|Name:||Stuffed Twice-Baked Potatoes||Contributor:||Bryan Klech|
|Description:||substantial main dish of cheesy baked potatoes||Posted:||2000-05-01|
|Key words:||potato, vegetarian||Category:||Main Dishes|
|Ingredients:||8 large baking potatoes
2 c sharp cheddar
1/2 c spicey dijon mustard
1/2 c diced garlic
1 Tbsp pepper
1 Tbsp basil
1/2 c butter
2-3 c milk
|Preparation:||Bake potatoes. Cut 'tops' off, maximizing opening while minimizing lost filling. Scoop the innards into a bowl without damaging the shell.
Fold in all other ingredients except milk.
Add milk to make stir-able, but not mushy.
Refill shells, sprinkle paprika over the top and bake at ~425 for 10 minutes.
I tend to go about half again more dense on all of the mashed potato
ingredients except for the milk and butter.

····················

* [INSTRUCTIONS FOR THE TASK]
For each statement, say yes or no according to whether it agrees with the potato recipe above, and quote the recipe's words that decide it.
1. The milk is folded in along with all the other ingredients.
2. The refilled shells bake for 10 minutes.
3. The ingredients include 1/2 cup of butter.

····················

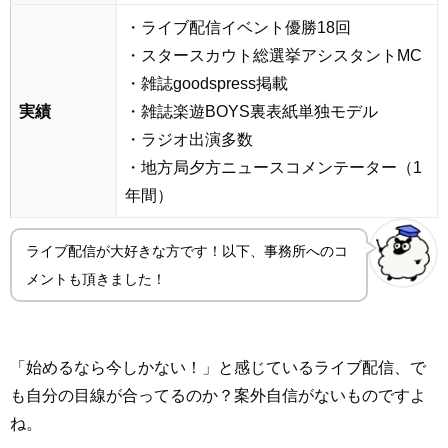
・ライブ配信イベント優勝18回
・スタースカウト総選挙アシスタントMC
・雑誌goodspress掲載
実績
・雑誌楽遊BOYS裏表紙単独モデル
・ラジオ出演多数
・地方局夕方ニュースコメンテーター（1
年間）
ライブ配信が大好きな方です！以下、事務所へのコ
メントも頂きました！
「始めるなら今しかない！」と感じているライブ配信、で
も自分の目線が合ってるのか？案外自信がないものですよ
ね。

····················

* [ANSWER TO THIS PROBLEM]
1. No: "Fold in all other ingredients except milk."
2. Yes: "bake at ~425 for 10 minutes."
3. Yes: "1/2 c butter"